Friday 21st July: This week as David Davis met the EU’s chief negotiator, much of the initial exchange will seem to be a side show – with the politics of holding the EU together dominating the EU approach, while Britain should focus on its future trade arrangements. Here, David Collins* considers the legal issues involved with the UK’s post-Brexit trade opportunities, focusing on a UK-EU Free Trade Agreement (FTA) and the UK’s status within the World Trade Organization (WTO).Given limited legal obstacles there is every likelihood that an FTA with Europe will be achieved within the next few years. Even without one, the UK should do very well as an independent member of the WTO. It will also be able to form mutually advantageous trading agreements with other countries, maximizing the gains from trade. The publication presents a checklist for strategies for the UK government to pursue in the coming months with a view to achieving the smoothest and most beneficial Brexit possible.
It now seems that FTA negotiations will not proceed in tandem with the Brexit negotiations. Still, a comprehensive FTA with Europe covering goods, services, and investment should be reached within a few years. The average length for concluding an FTA is just over two years, although progress will be somewhat slower dealing with the EU because of the bloc’s requirement to have various facets of FTAs ratified by its Member states.
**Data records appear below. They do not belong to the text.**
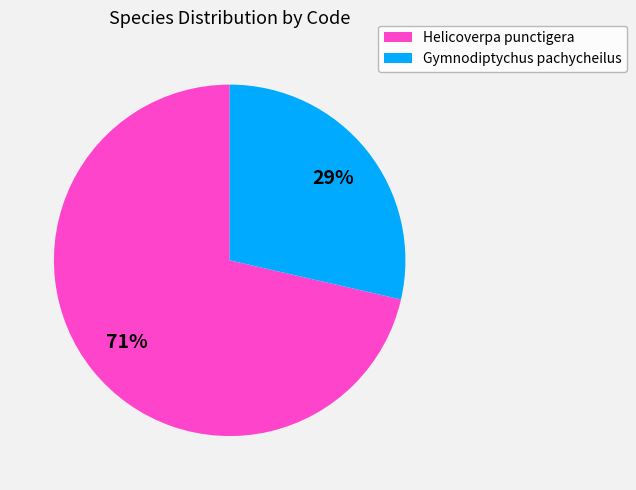

Do Gymnodiptychus pachycheilus and Helicoverpa punctigera together represent more than half of the pie?

Yes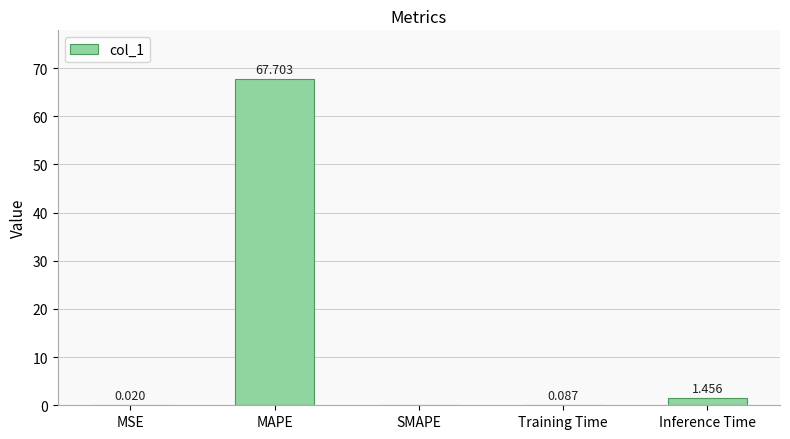

At which category does the chart reach its peak across all series?

MAPE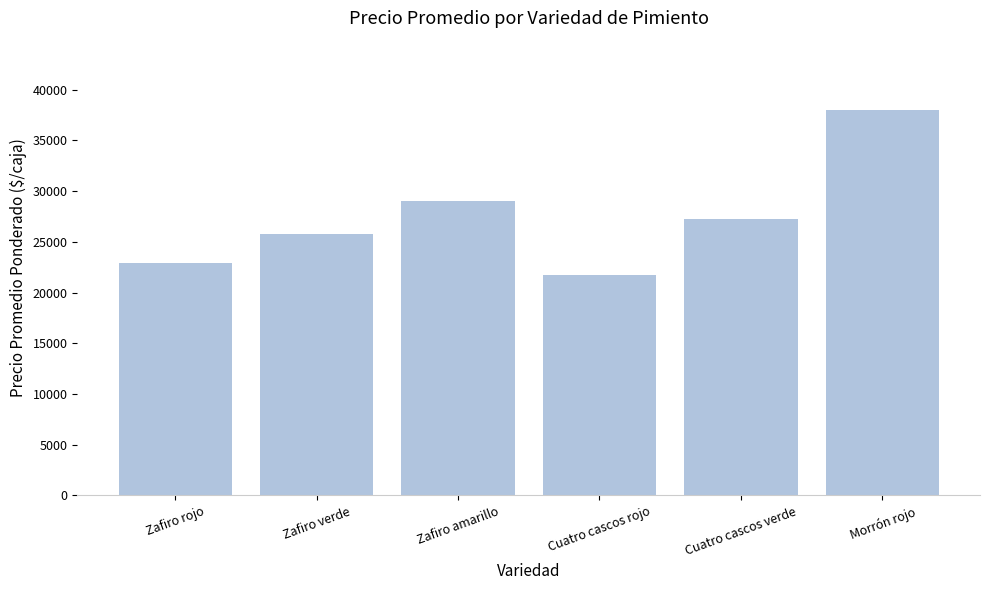

Approximately how many times larger is the value at Cuatro cascos verde compared to Zafiro amarillo?

0.9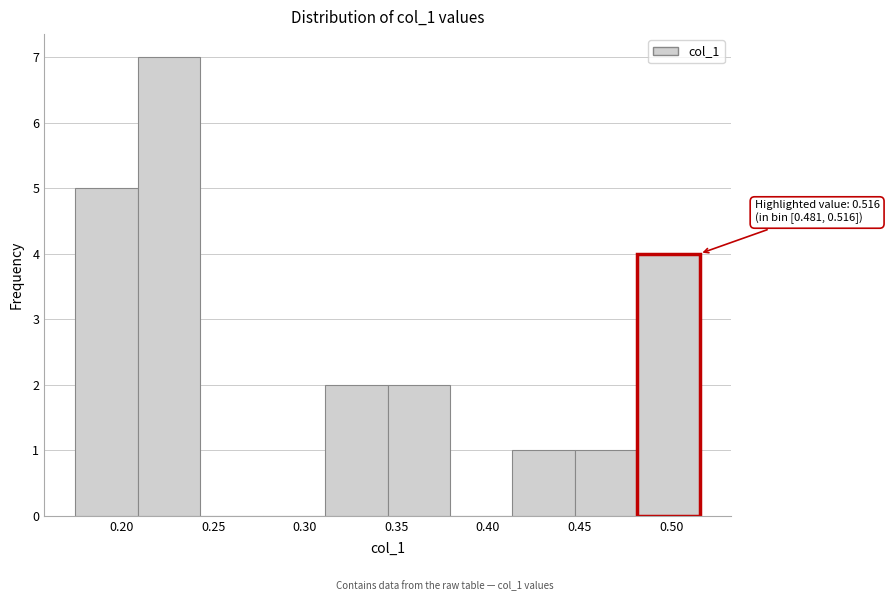

Which range on the x-axis has the tallest bar?

0.210 to 0.245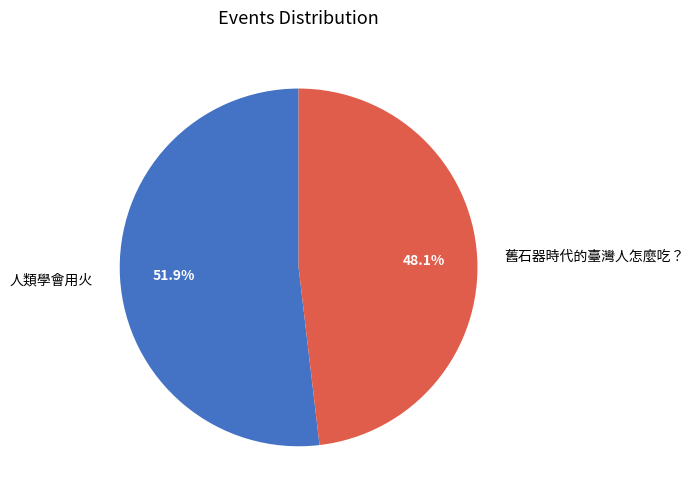

To the nearest percent, what portion does 人類學會用火 represent?

52%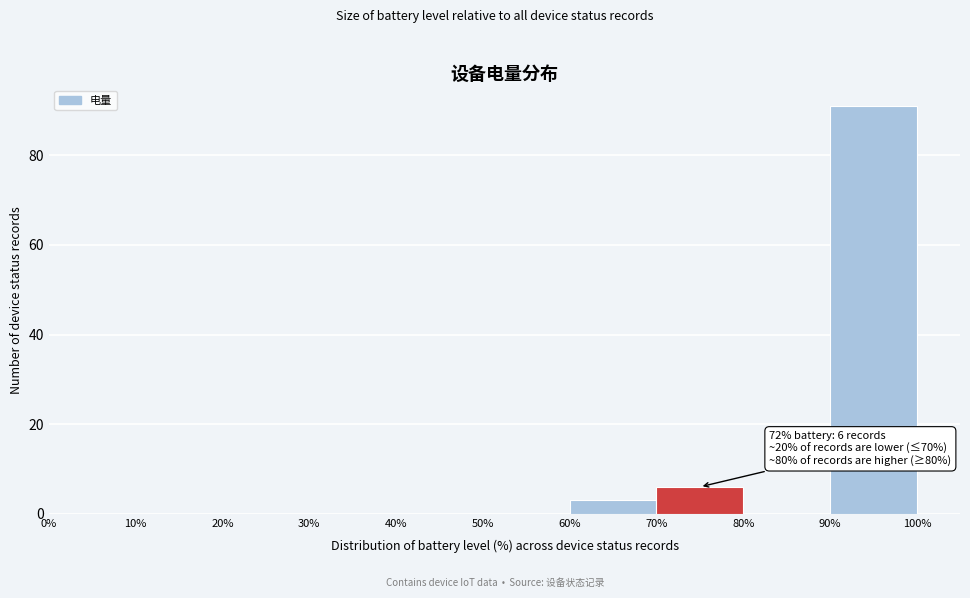

Which range on the x-axis has the tallest bar?

90% to 100%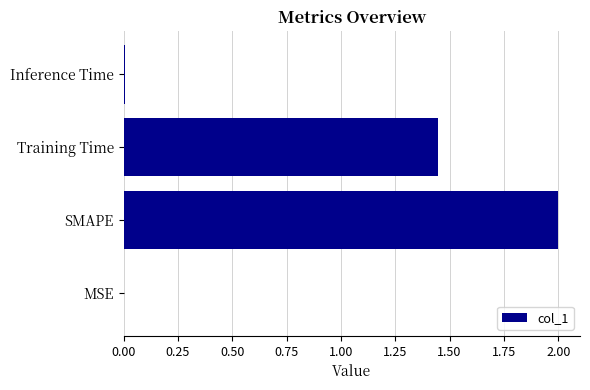

Are the bars horizontal?

Yes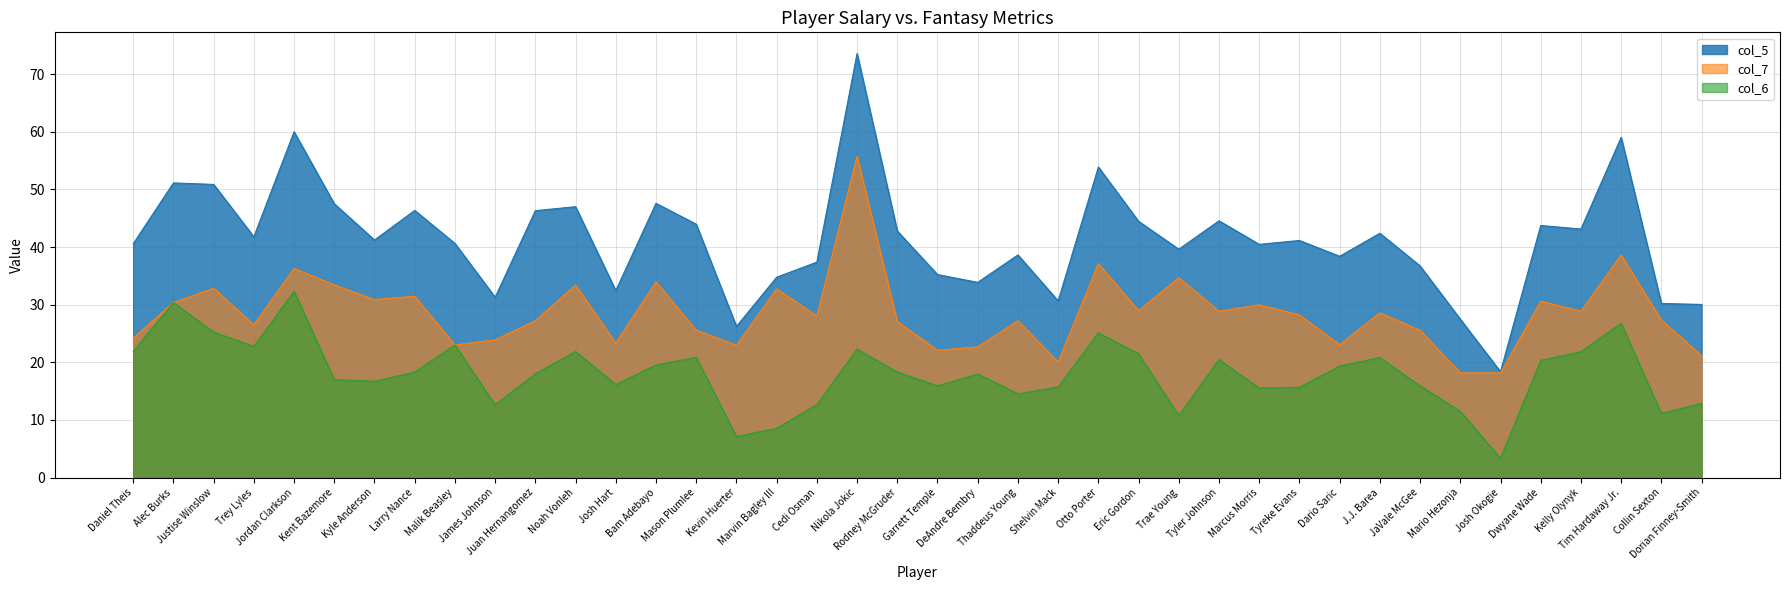

True or false: col_5 and col_6 intersect in this chart.

False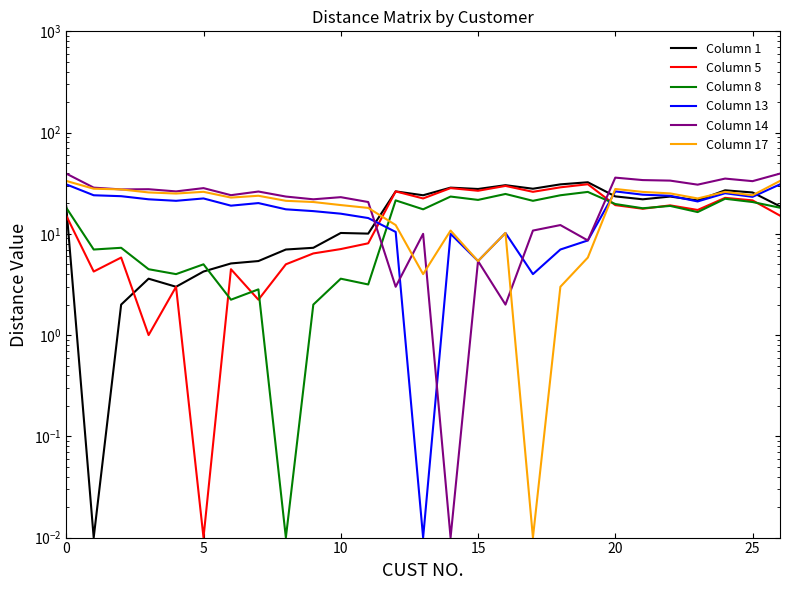

What is the label of the 17th point from the right?

10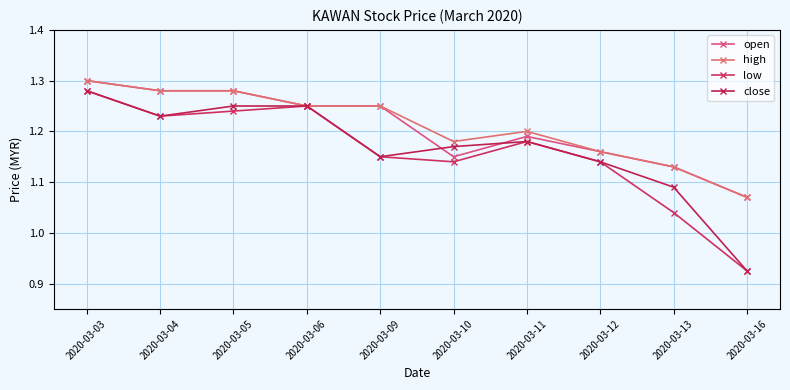

What is the total value across all series at 2020-03-11?

4.8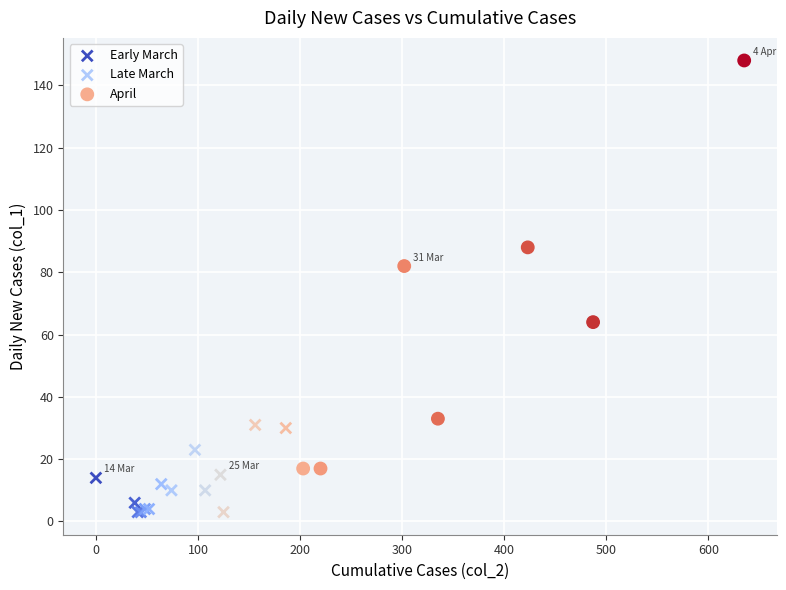

Which series has the widest spread of Y values?

April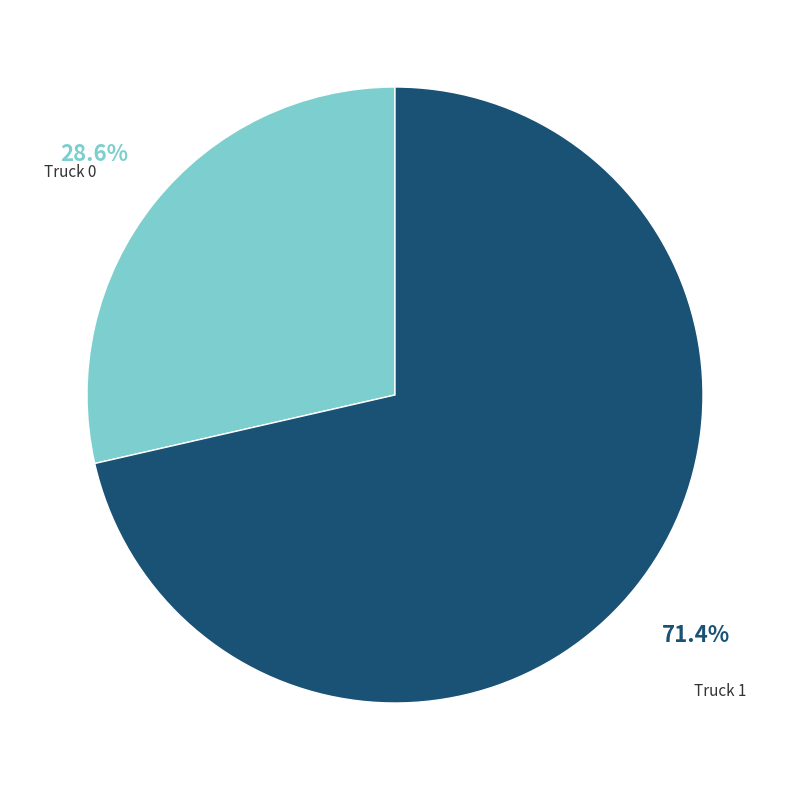

Is there any slice that represents more than half of the pie?

Yes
We should expect that the process won’t take as long with the UK because there is already broad regulatory convergence between the two parties. Further, a UK-EU FTA need not contain either free movement of people or the jurisdiction of the ECJ. Neither of these is in the CETA agreement with Canada. If an FTA with Europe cannot be concluded within a few years it will be because of political reasons. Even if this were the case, there is a good chance that some kind of an interim agreement can be negotiated, which may preserve aspects of EU membership for a time while businesses adjust to the new environment. Such arrangements are fully compatible with WTO law.
Far from the grim “cliff edge” scenario presented by many, the UK will enjoy Most Favoured Nation trading status with the EU as a member of the WTO, re-joining the WTO as an independent member. This will involve duplicating its existing schedule of commitments under the General Agreement on Tariffs and Trade (GATT) and extracting its commitments for services under General Agreement on Trade in Services (GATS). There are some additional issues relating to the UK’s share of tariff rate quotas which should not be problematic. The UK should seek to accede to the WTO’s Government Procurement Agreement, concluded among a number of developed country WTO members, which can be achieved through simple declaration. Provided that the UK preserves the rights of other WTO members vis a vis market access and does not restrict them, then then there should be no objections from any other members during the certification process, which is essentially a formality. Going forward the UK will most likely lower its trade barriers towards other WTO members. This should result in economic gains across a number of sectors, including several which had been protected on behalf of suppliers in other EU member states.
While tariffs will be higher on some British goods entering the EU, these are already reasonably low under the WTO, which has been massively successful in lowering tariffs over the past 50 years. Economists have further suggested that currency depreciation will be enough to negate any residual disadvantages, such as higher tariffs on automobiles. Contrary to the hellish image of backed up lorries at Dover emphasized by many in the media, there should be no difficulties with conformity assessment procedures for UK goods entering the EU. Since we already have regulatory convergence (and will keep it because of the Great Repeal Bill) the EU will not be able to discriminate against UK goods entering the EU on these grounds, as this would violate the Technical Barriers to Trade Agreement of the WTO. Customs procedures can be readily tackled through the use of enhanced technologies at our borders. Trade in services with the EU under WTO terms will be somewhat more difficult given that the EU has made very few commitments for market access under the WTO’s GATS. Mutual Recognition Agreements should help enhance existing market access, particularly in financial services. There is every reason to believe that these can be achieved efficiently, much as Switzerland and the US have done with the EU in the past.
The greatest benefit to the UK after its departure from the EU customs union will be that it will be free to conclude its own FTAs with third countries. Although FTAs with third countries cannot be signed while the UK is still a member of the EU, there is no reason that the UK cannot engage in informal discussions, and many of these will be commencing soon. The US and several Commonwealth countries are eager to proceed with FTAs with the UK and this is no surprise, given the size of the UK’s economy and the opportunities it presents to foreign suppliers. The UK should pursue all of these diligently in order to reap the economic gains from free trade. The Trade in Services Agreement (TiSA) is another avenue that the UK should pursue. This agreement, currently being negotiated by 23 WTO Members, should help achieve greater market access for services in the EU and other leading developed nations. Finally, it is hoped that the UK will take on a leadership role at the WTO as a global champion of free trade.
*David Collins is Professor of International Economic Law at City, University of London and the author of Politeia’s Negotiating Brexit: The Legal Basis for EU & Global Trade. He previously practised commercial litigation in Toronto and was a prosecutor for the Attorney General in Ontario. His previous publications include An Introduction to International Investment Law (Cambridge, 2016) and The World Trade Organization Beginner’s Guide (London, 2015).